About this task
Each line in the data holding "Right" should be listed.

Supplied records
★ ★ ★ ★ ★ ★ ★

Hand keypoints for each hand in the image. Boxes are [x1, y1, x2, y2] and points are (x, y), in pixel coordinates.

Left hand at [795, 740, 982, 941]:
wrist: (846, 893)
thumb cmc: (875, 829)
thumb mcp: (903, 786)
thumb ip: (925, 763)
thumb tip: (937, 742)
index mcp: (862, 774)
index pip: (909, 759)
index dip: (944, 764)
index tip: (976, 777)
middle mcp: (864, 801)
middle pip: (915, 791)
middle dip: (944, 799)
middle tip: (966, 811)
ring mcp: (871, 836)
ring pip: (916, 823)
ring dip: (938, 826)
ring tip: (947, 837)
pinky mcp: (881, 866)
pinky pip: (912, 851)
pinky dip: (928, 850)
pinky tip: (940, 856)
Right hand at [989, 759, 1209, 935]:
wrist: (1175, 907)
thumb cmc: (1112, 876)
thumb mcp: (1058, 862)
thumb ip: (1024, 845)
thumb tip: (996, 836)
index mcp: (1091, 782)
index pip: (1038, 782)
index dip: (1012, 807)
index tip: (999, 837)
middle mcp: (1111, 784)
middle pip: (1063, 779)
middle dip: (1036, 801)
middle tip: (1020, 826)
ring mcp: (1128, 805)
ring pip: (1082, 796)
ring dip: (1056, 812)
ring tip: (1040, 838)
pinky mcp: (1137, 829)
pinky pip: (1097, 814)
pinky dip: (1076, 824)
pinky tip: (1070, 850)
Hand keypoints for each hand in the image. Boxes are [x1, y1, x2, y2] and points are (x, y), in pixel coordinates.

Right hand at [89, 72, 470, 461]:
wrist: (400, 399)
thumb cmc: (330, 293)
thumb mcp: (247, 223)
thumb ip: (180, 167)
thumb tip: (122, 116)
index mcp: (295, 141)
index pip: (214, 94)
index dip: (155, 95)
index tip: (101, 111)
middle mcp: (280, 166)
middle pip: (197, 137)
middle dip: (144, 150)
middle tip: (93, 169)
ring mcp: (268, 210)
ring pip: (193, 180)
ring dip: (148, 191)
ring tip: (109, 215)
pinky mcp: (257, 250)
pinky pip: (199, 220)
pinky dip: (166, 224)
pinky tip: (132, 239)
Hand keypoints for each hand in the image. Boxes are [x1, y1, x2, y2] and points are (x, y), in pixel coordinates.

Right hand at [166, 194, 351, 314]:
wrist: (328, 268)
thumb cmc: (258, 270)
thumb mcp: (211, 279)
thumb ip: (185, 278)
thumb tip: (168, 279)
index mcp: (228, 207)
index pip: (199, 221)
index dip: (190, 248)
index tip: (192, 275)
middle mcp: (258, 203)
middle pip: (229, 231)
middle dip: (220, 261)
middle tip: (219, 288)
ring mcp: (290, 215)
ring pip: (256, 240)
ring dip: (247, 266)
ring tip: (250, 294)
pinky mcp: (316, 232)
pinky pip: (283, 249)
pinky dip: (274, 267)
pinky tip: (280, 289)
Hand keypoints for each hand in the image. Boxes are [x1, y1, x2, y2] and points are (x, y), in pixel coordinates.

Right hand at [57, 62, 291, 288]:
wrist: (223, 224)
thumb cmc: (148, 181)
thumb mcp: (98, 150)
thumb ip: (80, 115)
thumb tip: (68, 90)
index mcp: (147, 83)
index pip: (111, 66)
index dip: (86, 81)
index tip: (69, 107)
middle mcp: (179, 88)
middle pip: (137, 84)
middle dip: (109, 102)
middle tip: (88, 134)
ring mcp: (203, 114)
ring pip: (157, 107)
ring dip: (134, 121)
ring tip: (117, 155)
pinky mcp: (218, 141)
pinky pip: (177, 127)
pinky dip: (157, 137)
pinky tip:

★ ★ ★ ★ ★ ★ ★

Result of the task
Right hand at [989, 759, 1209, 935]:
Right hand at [89, 72, 470, 461]:
Right hand at [166, 194, 351, 314]:
Right hand at [57, 62, 291, 288]:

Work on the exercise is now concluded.